Supplied data:
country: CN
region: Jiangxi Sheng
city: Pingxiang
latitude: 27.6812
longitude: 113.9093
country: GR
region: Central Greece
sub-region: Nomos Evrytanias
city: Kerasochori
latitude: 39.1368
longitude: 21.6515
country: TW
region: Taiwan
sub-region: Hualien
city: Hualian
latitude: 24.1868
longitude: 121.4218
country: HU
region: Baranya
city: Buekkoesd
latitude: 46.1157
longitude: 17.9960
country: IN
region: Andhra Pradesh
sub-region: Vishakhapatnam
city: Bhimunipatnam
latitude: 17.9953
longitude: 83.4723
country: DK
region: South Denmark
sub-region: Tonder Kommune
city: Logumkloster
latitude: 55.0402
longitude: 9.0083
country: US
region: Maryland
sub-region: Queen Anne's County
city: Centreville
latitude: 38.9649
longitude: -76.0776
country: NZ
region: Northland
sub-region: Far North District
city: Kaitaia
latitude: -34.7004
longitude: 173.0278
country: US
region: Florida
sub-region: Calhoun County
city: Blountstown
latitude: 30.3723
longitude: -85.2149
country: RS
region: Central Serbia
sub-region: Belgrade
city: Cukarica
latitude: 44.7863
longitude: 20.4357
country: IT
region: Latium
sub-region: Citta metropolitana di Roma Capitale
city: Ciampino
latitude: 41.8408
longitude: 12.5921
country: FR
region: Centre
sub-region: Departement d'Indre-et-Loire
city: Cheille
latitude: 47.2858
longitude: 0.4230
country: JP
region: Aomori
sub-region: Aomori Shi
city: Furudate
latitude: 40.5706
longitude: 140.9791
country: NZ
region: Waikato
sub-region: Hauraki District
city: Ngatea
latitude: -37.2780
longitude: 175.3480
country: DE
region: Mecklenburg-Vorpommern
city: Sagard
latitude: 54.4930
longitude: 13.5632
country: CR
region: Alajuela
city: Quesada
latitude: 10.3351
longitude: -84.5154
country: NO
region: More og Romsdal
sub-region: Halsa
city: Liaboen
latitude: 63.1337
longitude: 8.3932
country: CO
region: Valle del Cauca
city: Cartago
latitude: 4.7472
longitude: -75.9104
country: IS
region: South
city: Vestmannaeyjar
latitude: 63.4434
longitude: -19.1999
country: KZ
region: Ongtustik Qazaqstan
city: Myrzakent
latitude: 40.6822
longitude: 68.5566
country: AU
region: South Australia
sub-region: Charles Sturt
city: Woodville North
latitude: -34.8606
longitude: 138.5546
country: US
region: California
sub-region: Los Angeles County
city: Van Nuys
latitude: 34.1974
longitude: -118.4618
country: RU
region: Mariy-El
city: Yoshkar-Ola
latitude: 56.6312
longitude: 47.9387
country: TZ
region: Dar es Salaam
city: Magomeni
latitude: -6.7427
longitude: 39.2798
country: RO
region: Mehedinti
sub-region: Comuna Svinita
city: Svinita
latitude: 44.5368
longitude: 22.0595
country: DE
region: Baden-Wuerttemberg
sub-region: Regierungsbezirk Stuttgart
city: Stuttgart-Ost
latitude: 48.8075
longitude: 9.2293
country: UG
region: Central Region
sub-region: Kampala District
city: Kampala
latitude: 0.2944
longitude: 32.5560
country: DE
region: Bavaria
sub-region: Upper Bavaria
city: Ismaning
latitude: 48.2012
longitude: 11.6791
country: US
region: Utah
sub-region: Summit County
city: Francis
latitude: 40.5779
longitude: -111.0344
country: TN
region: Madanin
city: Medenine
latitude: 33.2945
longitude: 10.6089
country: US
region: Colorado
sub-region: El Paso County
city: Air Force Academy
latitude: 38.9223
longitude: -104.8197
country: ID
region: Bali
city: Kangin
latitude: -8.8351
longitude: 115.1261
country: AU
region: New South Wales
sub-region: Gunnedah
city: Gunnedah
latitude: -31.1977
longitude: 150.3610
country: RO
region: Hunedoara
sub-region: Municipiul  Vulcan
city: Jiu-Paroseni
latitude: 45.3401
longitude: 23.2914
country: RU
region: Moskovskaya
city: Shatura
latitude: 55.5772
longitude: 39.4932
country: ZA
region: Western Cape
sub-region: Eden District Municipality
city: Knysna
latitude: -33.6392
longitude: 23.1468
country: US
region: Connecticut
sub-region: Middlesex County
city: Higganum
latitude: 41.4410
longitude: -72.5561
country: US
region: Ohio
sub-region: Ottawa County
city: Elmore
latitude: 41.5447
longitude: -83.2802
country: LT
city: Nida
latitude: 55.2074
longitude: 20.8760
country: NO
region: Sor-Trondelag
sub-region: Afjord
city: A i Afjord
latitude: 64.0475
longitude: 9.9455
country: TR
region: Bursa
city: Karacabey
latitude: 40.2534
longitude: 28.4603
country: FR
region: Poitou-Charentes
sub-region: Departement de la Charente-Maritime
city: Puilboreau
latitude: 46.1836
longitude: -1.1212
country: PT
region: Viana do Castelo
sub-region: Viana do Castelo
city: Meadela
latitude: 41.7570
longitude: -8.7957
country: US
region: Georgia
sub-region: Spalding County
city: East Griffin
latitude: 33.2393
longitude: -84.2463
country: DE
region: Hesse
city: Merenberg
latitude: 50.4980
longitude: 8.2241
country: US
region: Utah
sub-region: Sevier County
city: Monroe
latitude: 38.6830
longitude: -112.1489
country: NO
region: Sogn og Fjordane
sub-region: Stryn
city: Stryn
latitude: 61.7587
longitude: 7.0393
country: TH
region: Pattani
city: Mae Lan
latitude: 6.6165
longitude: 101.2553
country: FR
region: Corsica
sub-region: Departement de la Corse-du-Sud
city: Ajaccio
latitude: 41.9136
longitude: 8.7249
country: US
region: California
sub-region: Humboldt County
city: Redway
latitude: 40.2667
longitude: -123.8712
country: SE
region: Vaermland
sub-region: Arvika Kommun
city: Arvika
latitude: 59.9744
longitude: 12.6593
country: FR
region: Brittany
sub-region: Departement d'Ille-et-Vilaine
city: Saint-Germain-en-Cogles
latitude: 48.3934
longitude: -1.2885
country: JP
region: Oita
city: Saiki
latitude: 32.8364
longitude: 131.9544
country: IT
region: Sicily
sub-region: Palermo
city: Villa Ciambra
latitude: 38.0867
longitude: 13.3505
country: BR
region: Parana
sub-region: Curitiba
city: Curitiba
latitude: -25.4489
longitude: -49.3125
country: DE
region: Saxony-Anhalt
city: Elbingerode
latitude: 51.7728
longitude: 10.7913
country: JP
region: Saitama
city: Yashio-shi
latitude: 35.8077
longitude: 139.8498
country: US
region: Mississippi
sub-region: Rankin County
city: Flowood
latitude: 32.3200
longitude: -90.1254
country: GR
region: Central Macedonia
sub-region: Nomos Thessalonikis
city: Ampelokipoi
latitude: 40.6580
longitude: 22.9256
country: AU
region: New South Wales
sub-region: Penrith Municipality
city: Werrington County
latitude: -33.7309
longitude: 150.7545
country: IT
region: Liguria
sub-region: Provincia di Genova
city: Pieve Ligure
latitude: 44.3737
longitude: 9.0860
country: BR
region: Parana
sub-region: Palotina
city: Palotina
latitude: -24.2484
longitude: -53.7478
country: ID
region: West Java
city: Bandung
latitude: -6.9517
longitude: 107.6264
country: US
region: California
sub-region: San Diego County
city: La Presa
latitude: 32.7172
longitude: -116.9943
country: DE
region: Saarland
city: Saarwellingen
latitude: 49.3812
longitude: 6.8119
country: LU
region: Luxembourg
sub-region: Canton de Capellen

What is being asked:
Write every line of the material above as a JSON list of strings, one string per line, and leave out any blank lines.

Expected answer:
[
  "country: CN",
  "region: Jiangxi Sheng",
  "city: Pingxiang",
  "latitude: 27.6812",
  "longitude: 113.9093",
  "country: GR",
  "region: Central Greece",
  "sub-region: Nomos Evrytanias",
  "city: Kerasochori",
  "latitude: 39.1368",
  "longitude: 21.6515",
  "country: TW",
  "region: Taiwan",
  "sub-region: Hualien",
  "city: Hualian",
  "latitude: 24.1868",
  "longitude: 121.4218",
  "country: HU",
  "region: Baranya",
  "city: Buekkoesd",
  "latitude: 46.1157",
  "longitude: 17.9960",
  "country: IN",
  "region: Andhra Pradesh",
  "sub-region: Vishakhapatnam",
  "city: Bhimunipatnam",
  "latitude: 17.9953",
  "longitude: 83.4723",
  "country: DK",
  "region: South Denmark",
  "sub-region: Tonder Kommune",
  "city: Logumkloster",
  "latitude: 55.0402",
  "longitude: 9.0083",
  "country: US",
  "region: Maryland",
  "sub-region: Queen Anne's County",
  "city: Centreville",
  "latitude: 38.9649",
  "longitude: -76.0776",
  "country: NZ",
  "region: Northland",
  "sub-region: Far North District",
  "city: Kaitaia",
  "latitude: -34.7004",
  "longitude: 173.0278",
  "country: US",
  "region: Florida",
  "sub-region: Calhoun County",
  "city: Blountstown",
  "latitude: 30.3723",
  "longitude: -85.2149",
  "country: RS",
  "region: Central Serbia",
  "sub-region: Belgrade",
  "city: Cukarica",
  "latitude: 44.7863",
  "longitude: 20.4357",
  "country: IT",
  "region: Latium",
  "sub-region: Citta metropolitana di Roma Capitale",
  "city: Ciampino",
  "latitude: 41.8408",
  "longitude: 12.5921",
  "country: FR",
  "region: Centre",
  "sub-region: Departement d'Indre-et-Loire",
  "city: Cheille",
  "latitude: 47.2858",
  "longitude: 0.4230",
  "country: JP",
  "region: Aomori",
  "sub-region: Aomori Shi",
  "city: Furudate",
  "latitude: 40.5706",
  "longitude: 140.9791",
  "country: NZ",
  "region: Waikato",
  "sub-region: Hauraki District",
  "city: Ngatea",
  "latitude: -37.2780",
  "longitude: 175.3480",
  "country: DE",
  "region: Mecklenburg-Vorpommern",
  "city: Sagard",
  "latitude: 54.4930",
  "longitude: 13.5632",
  "country: CR",
  "region: Alajuela",
  "city: Quesada",
  "latitude: 10.3351",
  "longitude: -84.5154",
  "country: NO",
  "region: More og Romsdal",
  "sub-region: Halsa",
  "city: Liaboen",
  "latitude: 63.1337",
  "longitude: 8.3932",
  "country: CO",
  "region: Valle del Cauca",
  "city: Cartago",
  "latitude: 4.7472",
  "longitude: -75.9104",
  "country: IS",
  "region: South",
  "city: Vestmannaeyjar",
  "latitude: 63.4434",
  "longitude: -19.1999",
  "country: KZ",
  "region: Ongtustik Qazaqstan",
  "city: Myrzakent",
  "latitude: 40.6822",
  "longitude: 68.5566",
  "country: AU",
  "region: South Australia",
  "sub-region: Charles Sturt",
  "city: Woodville North",
  "latitude: -34.8606",
  "longitude: 138.5546",
  "country: US",
  "region: California",
  "sub-region: Los Angeles County",
  "city: Van Nuys",
  "latitude: 34.1974",
  "longitude: -118.4618",
  "country: RU",
  "region: Mariy-El",
  "city: Yoshkar-Ola",
  "latitude: 56.6312",
  "longitude: 47.9387",
  "country: TZ",
  "region: Dar es Salaam",
  "city: Magomeni",
  "latitude: -6.7427",
  "longitude: 39.2798",
  "country: RO",
  "region: Mehedinti",
  "sub-region: Comuna Svinita",
  "city: Svinita",
  "latitude: 44.5368",
  "longitude: 22.0595",
  "country: DE",
  "region: Baden-Wuerttemberg",
  "sub-region: Regierungsbezirk Stuttgart",
  "city: Stuttgart-Ost",
  "latitude: 48.8075",
  "longitude: 9.2293",
  "country: UG",
  "region: Central Region",
  "sub-region: Kampala District",
  "city: Kampala",
  "latitude: 0.2944",
  "longitude: 32.5560",
  "country: DE",
  "region: Bavaria",
  "sub-region: Upper Bavaria",
  "city: Ismaning",
  "latitude: 48.2012",
  "longitude: 11.6791",
  "country: US",
  "region: Utah",
  "sub-region: Summit County",
  "city: Francis",
  "latitude: 40.5779",
  "longitude: -111.0344",
  "country: TN",
  "region: Madanin",
  "city: Medenine",
  "latitude: 33.2945",
  "longitude: 10.6089",
  "country: US",
  "region: Colorado",
  "sub-region: El Paso County",
  "city: Air Force Academy",
  "latitude: 38.9223",
  "longitude: -104.8197",
  "country: ID",
  "region: Bali",
  "city: Kangin",
  "latitude: -8.8351",
  "longitude: 115.1261",
  "country: AU",
  "region: New South Wales",
  "sub-region: Gunnedah",
  "city: Gunnedah",
  "latitude: -31.1977",
  "longitude: 150.3610",
  "country: RO",
  "region: Hunedoara",
  "sub-region: Municipiul  Vulcan",
  "city: Jiu-Paroseni",
  "latitude: 45.3401",
  "longitude: 23.2914",
  "country: RU",
  "region: Moskovskaya",
  "city: Shatura",
  "latitude: 55.5772",
  "longitude: 39.4932",
  "country: ZA",
  "region: Western Cape",
  "sub-region: Eden District Municipality",
  "city: Knysna",
  "latitude: -33.6392",
  "longitude: 23.1468",
  "country: US",
  "region: Connecticut",
  "sub-region: Middlesex County",
  "city: Higganum",
  "latitude: 41.4410",
  "longitude: -72.5561",
  "country: US",
  "region: Ohio",
  "sub-region: Ottawa County",
  "city: Elmore",
  "latitude: 41.5447",
  "longitude: -83.2802",
  "country: LT",
  "city: Nida",
  "latitude: 55.2074",
  "longitude: 20.8760",
  "country: NO",
  "region: Sor-Trondelag",
  "sub-region: Afjord",
  "city: A i Afjord",
  "latitude: 64.0475",
  "longitude: 9.9455",
  "country: TR",
  "region: Bursa",
  "city: Karacabey",
  "latitude: 40.2534",
  "longitude: 28.4603",
  "country: FR",
  "region: Poitou-Charentes",
  "sub-region: Departement de la Charente-Maritime",
  "city: Puilboreau",
  "latitude: 46.1836",
  "longitude: -1.1212",
  "country: PT",
  "region: Viana do Castelo",
  "sub-region: Viana do Castelo",
  "city: Meadela",
  "latitude: 41.7570",
  "longitude: -8.7957",
  "country: US",
  "region: Georgia",
  "sub-region: Spalding County",
  "city: East Griffin",
  "latitude: 33.2393",
  "longitude: -84.2463",
  "country: DE",
  "region: Hesse",
  "city: Merenberg",
  "latitude: 50.4980",
  "longitude: 8.2241",
  "country: US",
  "region: Utah",
  "sub-region: Sevier County",
  "city: Monroe",
  "latitude: 38.6830",
  "longitude: -112.1489",
  "country: NO",
  "region: Sogn og Fjordane",
  "sub-region: Stryn",
  "city: Stryn",
  "latitude: 61.7587",
  "longitude: 7.0393",
  "country: TH",
  "region: Pattani",
  "city: Mae Lan",
  "latitude: 6.6165",
  "longitude: 101.2553",
  "country: FR",
  "region: Corsica",
  "sub-region: Departement de la Corse-du-Sud",
  "city: Ajaccio",
  "latitude: 41.9136",
  "longitude: 8.7249",
  "country: US",
  "region: California",
  "sub-region: Humboldt County",
  "city: Redway",
  "latitude: 40.2667",
  "longitude: -123.8712",
  "country: SE",
  "region: Vaermland",
  "sub-region: Arvika Kommun",
  "city: Arvika",
  "latitude: 59.9744",
  "longitude: 12.6593",
  "country: FR",
  "region: Brittany",
  "sub-region: Departement d'Ille-et-Vilaine",
  "city: Saint-Germain-en-Cogles",
  "latitude: 48.3934",
  "longitude: -1.2885",
  "country: JP",
  "region: Oita",
  "city: Saiki",
  "latitude: 32.8364",
  "longitude: 131.9544",
  "country: IT",
  "region: Sicily",
  "sub-region: Palermo",
  "city: Villa Ciambra",
  "latitude: 38.0867",
  "longitude: 13.3505",
  "country: BR",
  "region: Parana",
  "sub-region: Curitiba",
  "city: Curitiba",
  "latitude: -25.4489",
  "longitude: -49.3125",
  "country: DE",
  "region: Saxony-Anhalt",
  "city: Elbingerode",
  "latitude: 51.7728",
  "longitude: 10.7913",
  "country: JP",
  "region: Saitama",
  "city: Yashio-shi",
  "latitude: 35.8077",
  "longitude: 139.8498",
  "country: US",
  "region: Mississippi",
  "sub-region: Rankin County",
  "city: Flowood",
  "latitude: 32.3200",
  "longitude: -90.1254",
  "country: GR",
  "region: Central Macedonia",
  "sub-region: Nomos Thessalonikis",
  "city: Ampelokipoi",
  "latitude: 40.6580",
  "longitude: 22.9256",
  "country: AU",
  "region: New South Wales",
  "sub-region: Penrith Municipality",
  "city: Werrington County",
  "latitude: -33.7309",
  "longitude: 150.7545",
  "country: IT",
  "region: Liguria",
  "sub-region: Provincia di Genova",
  "city: Pieve Ligure",
  "latitude: 44.3737",
  "longitude: 9.0860",
  "country: BR",
  "region: Parana",
  "sub-region: Palotina",
  "city: Palotina",
  "latitude: -24.2484",
  "longitude: -53.7478",
  "country: ID",
  "region: West Java",
  "city: Bandung",
  "latitude: -6.9517",
  "longitude: 107.6264",
  "country: US",
  "region: California",
  "sub-region: San Diego County",
  "city: La Presa",
  "latitude: 32.7172",
  "longitude: -116.9943",
  "country: DE",
  "region: Saarland",
  "city: Saarwellingen",
  "latitude: 49.3812",
  "longitude: 6.8119",
  "country: LU",
  "region: Luxembourg",
  "sub-region: Canton de Capellen"
]